:: EXERCISE DATA
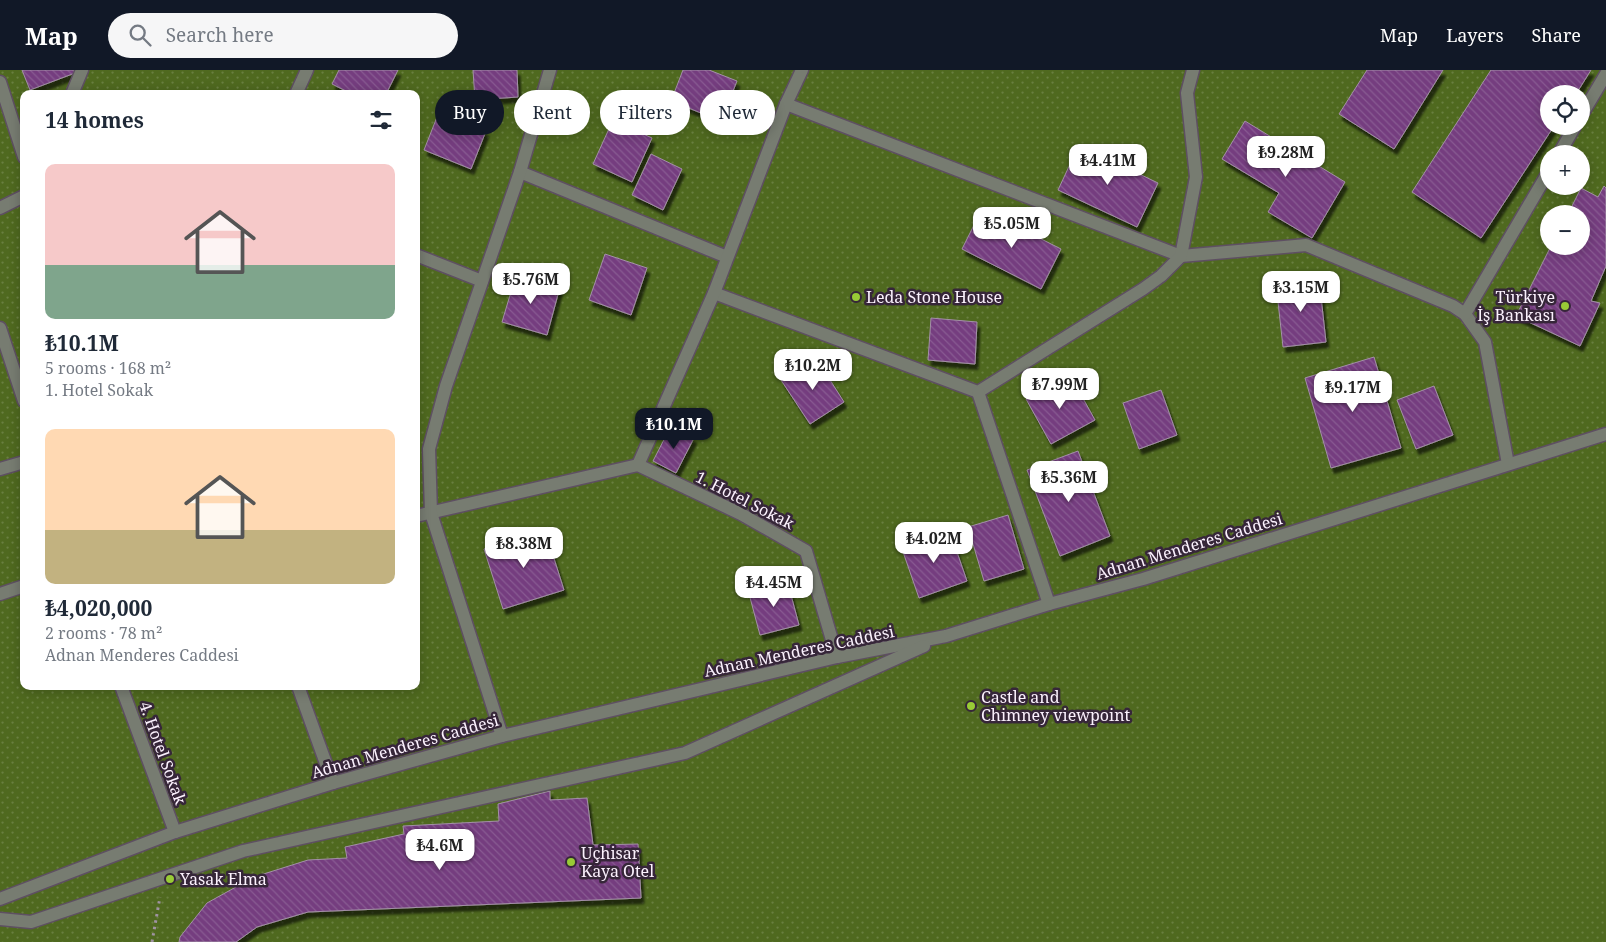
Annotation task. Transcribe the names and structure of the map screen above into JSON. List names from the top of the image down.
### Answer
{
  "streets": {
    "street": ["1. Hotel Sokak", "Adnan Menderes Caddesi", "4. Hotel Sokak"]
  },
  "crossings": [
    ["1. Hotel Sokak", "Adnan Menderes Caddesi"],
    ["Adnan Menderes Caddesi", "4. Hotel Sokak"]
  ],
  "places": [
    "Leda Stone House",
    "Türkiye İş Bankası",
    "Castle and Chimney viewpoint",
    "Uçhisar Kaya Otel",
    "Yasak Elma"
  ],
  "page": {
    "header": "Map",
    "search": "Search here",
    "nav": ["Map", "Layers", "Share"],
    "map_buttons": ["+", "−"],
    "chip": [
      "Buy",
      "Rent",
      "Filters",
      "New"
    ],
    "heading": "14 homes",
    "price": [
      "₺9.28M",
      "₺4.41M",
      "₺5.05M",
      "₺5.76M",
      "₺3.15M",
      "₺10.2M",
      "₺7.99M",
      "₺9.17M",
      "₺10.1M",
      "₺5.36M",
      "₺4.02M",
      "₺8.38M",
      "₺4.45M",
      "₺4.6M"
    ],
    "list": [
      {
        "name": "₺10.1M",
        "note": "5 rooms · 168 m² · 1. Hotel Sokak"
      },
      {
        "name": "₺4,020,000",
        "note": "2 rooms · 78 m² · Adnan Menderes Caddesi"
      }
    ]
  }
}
::::
:: EXERCISE DATA
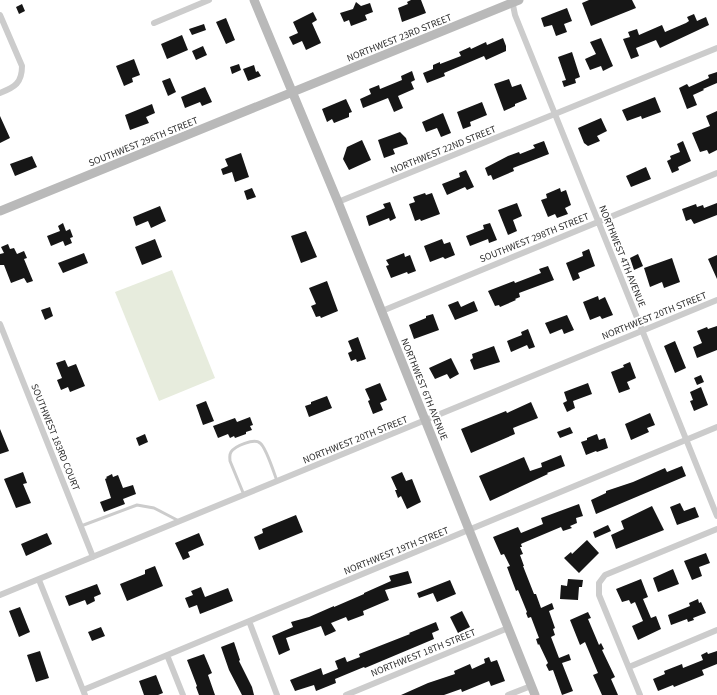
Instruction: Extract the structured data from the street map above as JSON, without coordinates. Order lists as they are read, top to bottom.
::::
_EXERCISE REQUIREMENTS_
How many lines of the material hold the string "from"? Answer with the number only.

_RESULT OF THIS TASK_
2